Judging by trends in advertiser spending, they perceive OoH as one of those places. “It's the fastest-growing industry in terms of advertising spent, behind Internet search,” Alecia says. “A lot of people don't realize that.”

THE RIGHT PLACE AT THE RIGHT TIME

OoH is a catchall term covering a wide variety of media types and technologies, including digital signage and in-store networks such as Wal-Mart's. One of the biggest players on OoH is San Francisco–based Premier Retail Networks (PRN), which deploys and operates networks on behalf of retailers such as Best Buy, Costco, and Wal-Mart.

PRN claims a portfolio of about 6,000 stores, which the company says are visited by more than half of the U.S. population each week. That reach is another example of why OoH's popularity is rising with advertisers.

Another reason: location. Digital signage is often installed in retail environments—it is literally in the right place at the right time to influence shoppers as they're making buying decisions.

Some OoH video advertising has the surprise factor on its side simply because it shows up in new and unexpected places, such as on a gas pump or above a urinal in the men's room at a restaurant.
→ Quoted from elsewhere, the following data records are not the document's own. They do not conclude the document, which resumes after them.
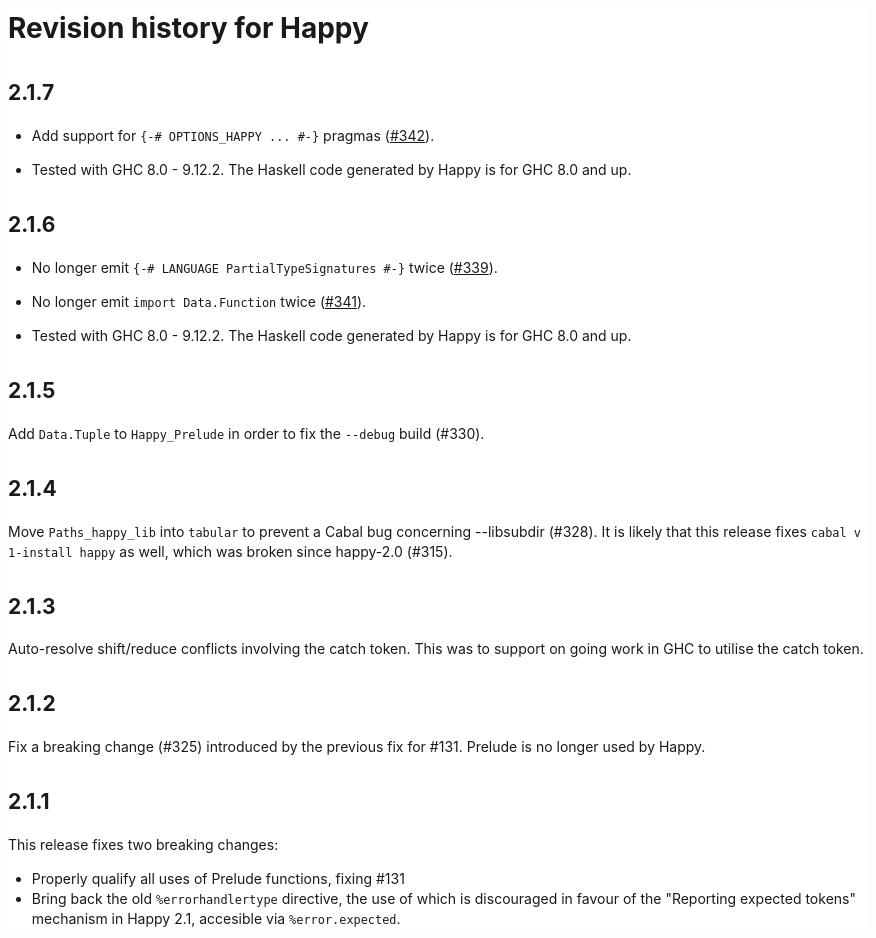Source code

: # Revision history for Happy

## 2.1.7

* Add support for `{-# OPTIONS_HAPPY ... #-}` pragmas
  ([#342](https://github.com/haskell/happy/issues/342)).

* Tested with GHC 8.0 - 9.12.2.
  The Haskell code generated by Happy is for GHC 8.0 and up.

## 2.1.6

* No longer emit `{-# LANGUAGE PartialTypeSignatures #-}` twice
  ([#339](https://github.com/haskell/happy/issues/339)).

* No longer emit `import Data.Function` twice
  ([#341](https://github.com/haskell/happy/issues/341)).

* Tested with GHC 8.0 - 9.12.2.
  The Haskell code generated by Happy is for GHC 8.0 and up.

## 2.1.5

Add `Data.Tuple` to `Happy_Prelude` in order to fix the `--debug` build (#330).

## 2.1.4

Move `Paths_happy_lib` into `tabular` to prevent a Cabal bug concerning
--libsubdir (#328). It is likely that this release fixes
`cabal v1-install happy` as well, which was broken since happy-2.0 (#315).

## 2.1.3

Auto-resolve shift/reduce conflicts involving the catch token.
This was to support on going work in GHC to utilise the catch token.

## 2.1.2

Fix a breaking change (#325) introduced by the previous fix for #131.
Prelude is no longer used by Happy.

## 2.1.1

This release fixes two breaking changes:

* Properly qualify all uses of Prelude functions, fixing #131
* Bring back the old `%errorhandlertype` directive, the use of which is
  discouraged in favour of the "Reporting expected tokens" mechanism
  in Happy 2.1, accesible via `%error.expected`.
That surprise increases the likelihood that consumers will pay attention, at least until the newness wears off.

The OoH market is enabled partly by the wide availability and declining cost of broadband networks, which are ideal for delivering audio and video to signage (and underscore the importance of IT and networking skills for AV integrators looking to get into the OoH space.) Another enabler is declining display costs.

“The cost of technology keeps coming down,” says DecisionPoint's Collins. “It makes it easier to deploy a thousand screens than it did five years ago, when a screen might cost $8,000.”

But when it comes to OoH, signage is about more than displays and networks. Enterprising AV pros can add much-needed value through software and other technology.

COUNTING EYEBALLS

Although advertisers like GM are spending more and more money on OoH, the market is at a disadvantage compared to traditional media in one key respect: audience measurement, the equivalent of radio and TV ratings provided by Arbitron and Nielsen, respectively. Just about everyone from advertisers to display vendors agrees that measurement is key for leveling the playing field between OoH and traditional media.

“It's something that we talk about a lot: How do we convince customers of the benefit of digital signage?” says Kevin Schroll, senior product planning manager for monitors at Mahwah, N.J.–based Sharp.

It's the question that led to the founding of OVAB in January 2007.